═══ Text excerpt
May 15, 2023: A thinning crescent moon is visible in the east-southeast before daybreak. Venus appears to be chasing Mars through Gemini after sundown.
by Jeffrey L. Hunt
Chicago, Illinois: Sunrise, 5:31 a.m. CDT; Sunset, 8:04 p.m. CDT. Check local sources for sunrise and sunset times for your location. Times are calculated by the U.S. Naval Observatory’s MICA computer program.
Summaries of Current Sky Events
Here is today’s planet forecast:
Morning Sky
This morning a lovely waning crescent moon, 20% illuminated, is about 10° above the east-southeast horizon. Find a clear view in that direction.
Saturn is over 20° up in the southeast and over 25° to the upper right of the lunar crescent at an hour before daybreak.
The moon nears the New moon phase on the 19th at 4:53 p.m. CDT. Until then, each morning it is lower in the eastern sky with a thinning crescent. In two mornings, it is near Jupiter. From across the U.S., Canada, and Greenland, the lunar disk occults or eclipses the Giant Planet.
The occultation is a daytime event for eastward time zones, beginning at 6:36 a.m. CDT in Chicago. Jupiter and the crescent moon are bright enough to be seen during daylight and the event can be tracked with a spotting scope or binocular. Jupiter reappears at 7:40 a.m.
══════
═══ Given information
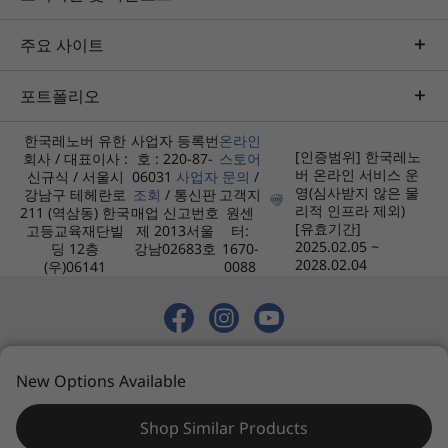
플라스틱 없는 포장
주요 사이트
재활용 및/또는 지속 가능한 포장 90% 사용*
*제품 포장은 평균적으로 최소 총중량 90%의 비율로 다음 재료의 조합을 포함합니다. 재활용
포트폴리오
내용물, 바이오 기반 플라스틱, 비목재 바이오 기반 섬유 재료 또는 지속 가능한 산림 재료
인증/등록
한국레노버 유한
사업자 등록번
온라인
[인증범위] 한국레노
회사 / 대표이사 :
호 : 220-87-
스토어
®
EPEAT
Gold(일부 지역에 한함*)
버 온라인 서비스 운
신규식 / 서울시
06031
사업자
문의
/
영(심사받지 않은 물
강남구 테헤란로
조회
/ 통신판
고객지
®
ENERGY STAR
8
리적 인프라 제외)
211 (역삼동) 한국
매업 신고번호
원센
*국가별 등록 상태를 확인하려면
www.epeat.net
을 방문하세요.
[유효기간]
고등교육재단빌
제 2013서울
터:
2025.02.05 ~
딩 12층
강남02683호
1670-
2028.02.04
(우)06141
0088
사양은 지역/모델에 따라 다를 수 있습니다.
기타 정보
지속 가능한 방식으로 만들고 포장
© 2026 레노버. 모든 권리 보유.
New Options Available
보안
개인정보 처리방침
사이트맵
이용약관
모든 레노버 장치는 탄소 배출을 줄이기 위해 저온
납땜 공정을 사용하여 제조됩니다. 2025년까지 레
Microsoft 11 보안 코어 PC (모델에 따라 다름)
Shop Similar Products
노버는 공급망에서 100만 톤의 온실 가스 배출량을
스마트 전원 켜기(전원 버튼에 통합된 지문 리더기)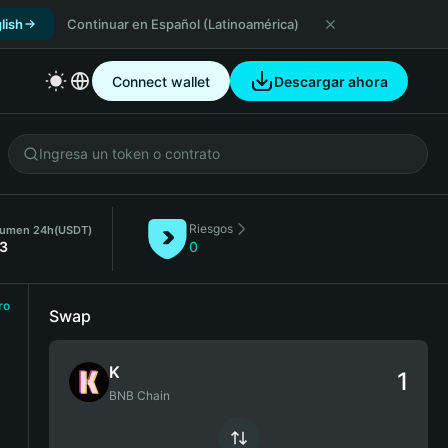
lish
Continuar en Español (Latinoamérica)
Connect wallet
Descargar ahora
Riesgos
lumen 24h
(USDT)
3
0
ro
Swap
K
BNB Chain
══════
**Exercise requirements**
(1) Answer these questions from the sky forecast:
(a) What is the sunset time given for Chicago?
(b) What percentage of the waning crescent moon is illuminated this morning?
(c) At what time does Jupiter reappear?
(2) Reproduce word for word the part of the sky forecast that opens with the words containing "by Jeffrey L." and closes with "hour before daybreak.".
Rely only on the sky forecast for your answers.

**Answers below**
(1)
(a) 8:04 p.m. CDT
(b) 20%
(c) 7:40 a.m.

(2)
by Jeffrey L. Hunt
Chicago, Illinois: Sunrise, 5:31 a.m. CDT; Sunset, 8:04 p.m. CDT. Check local sources for sunrise and sunset times for your location. Times are calculated by the U.S. Naval Observatory’s MICA computer program.
Summaries of Current Sky Events
Here is today’s planet forecast:
Morning Sky
This morning a lovely waning crescent moon, 20% illuminated, is about 10° above the east-southeast horizon. Find a clear view in that direction.
Saturn is over 20° up in the southeast and over 25° to the upper right of the lunar crescent at an hour before daybreak.